Transcribed page contents

────────

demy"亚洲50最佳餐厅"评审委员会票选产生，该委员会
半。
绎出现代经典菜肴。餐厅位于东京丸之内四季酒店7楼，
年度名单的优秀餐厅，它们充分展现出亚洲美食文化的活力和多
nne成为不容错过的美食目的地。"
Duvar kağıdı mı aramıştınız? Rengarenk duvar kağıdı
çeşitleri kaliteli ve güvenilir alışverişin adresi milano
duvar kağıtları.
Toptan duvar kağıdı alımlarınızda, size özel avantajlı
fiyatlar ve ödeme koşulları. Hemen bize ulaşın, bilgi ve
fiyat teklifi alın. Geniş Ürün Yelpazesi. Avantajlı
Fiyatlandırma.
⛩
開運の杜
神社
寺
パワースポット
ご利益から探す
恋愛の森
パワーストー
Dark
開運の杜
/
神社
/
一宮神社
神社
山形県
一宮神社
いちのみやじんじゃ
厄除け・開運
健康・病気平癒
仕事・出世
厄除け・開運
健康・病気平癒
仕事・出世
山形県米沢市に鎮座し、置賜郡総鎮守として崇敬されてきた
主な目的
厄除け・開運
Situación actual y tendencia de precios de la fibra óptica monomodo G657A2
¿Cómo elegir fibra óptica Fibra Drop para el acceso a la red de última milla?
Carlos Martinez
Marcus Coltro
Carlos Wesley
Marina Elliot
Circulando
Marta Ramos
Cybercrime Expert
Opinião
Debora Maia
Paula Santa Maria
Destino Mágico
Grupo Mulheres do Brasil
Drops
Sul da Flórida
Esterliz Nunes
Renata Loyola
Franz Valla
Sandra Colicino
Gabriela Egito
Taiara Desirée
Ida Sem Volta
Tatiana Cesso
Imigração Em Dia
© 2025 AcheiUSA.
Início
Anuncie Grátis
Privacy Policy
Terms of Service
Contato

────────

_About this exercise_: Looking at the records above, report how many lines contain the word "óptica". Answer with the number only.

_Exercise result_: 2